* Passage to read
====

Earlier this month at a United Nations assembly, the Trump administration’s delegate opposed a resolution encouraging breastfeeding. This has re-sparked some decades-old debates on breastfeeding versus formula and the strong arm of the baby formula industry, both in the United States and globally.
CHIL has looked to the literature on breastfeeding, which informs international maternal-child health policy like the World Health Organization and UNICEF’s recommendation of exclusive breastfeeding for the first 6 months after birth (their recommendation, of course, is directed toward women for whom breastfeeding is an option). Here’s what we’ve found:
A history of breastfeeding correlates with “a reduction in the risk of acute otitis media, nonspecific gastroenteritis, severe lower respiratory tract infections, atopic dermatitis, asthma, obesity, type 1 and 2 diabetes, childhood leukemia, and sudden infant death syndrome” among babies
The correlation between breastfeeding and reduced obesity risk carries into the child’s adulthood
Breastfeeding is associated with higher intelligence and cognitive ability in children
Mothers who breastfeed experience reduced risk of type 2 diabetes, breast, and ovarian cancer
Breastfeeding saves families money
Note that most of these findings show correlation, not causation, and may have confounding influences like family income or education level. Nonetheless, given all of the positive incentives for children and mothers, CHIL follows global health organizations in encouraging breastfeeding for women able to choose. For mothers unable to breastfeed, whether due to physical or lifestyle constraints, formula certainly can be a strong alternative offering convenience and variety. Be sure to discuss your feeding options with your OBGYN and/or your child’s pediatrician. Additionally, there are abundant resources online to help guide formula selection.

====

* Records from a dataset

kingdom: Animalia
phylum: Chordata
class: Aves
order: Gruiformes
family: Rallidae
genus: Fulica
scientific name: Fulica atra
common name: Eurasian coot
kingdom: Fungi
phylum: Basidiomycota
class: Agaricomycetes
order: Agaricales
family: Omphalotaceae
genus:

====

* Tasks to carry out
- 1) List every disease whose risk the breastfeeding article says is reduced for mothers who breastfeed.
- 2) Say whether each statement agrees with the breastfeeding article, answering yes or no and quoting the words that decide it.
(a) The World Health Organization and UNICEF recommend exclusive breastfeeding for the first 6 months after birth.
(b) Most of the findings show causation.
(c) The link between breastfeeding and reduced obesity risk ends in childhood.
- 3) Please name the confounding influences that the breastfeeding article says the findings may have.

* Responses for each task
- 1)
- Type 2 diabetes
- Breast cancer
- Ovarian cancer

- 2)
(a) Yes: "exclusive breastfeeding for the first 6 months after birth"
(b) No: "most of these findings show correlation, not causation"
(c) No: "carries into the child’s adulthood"

- 3) Family income or education level.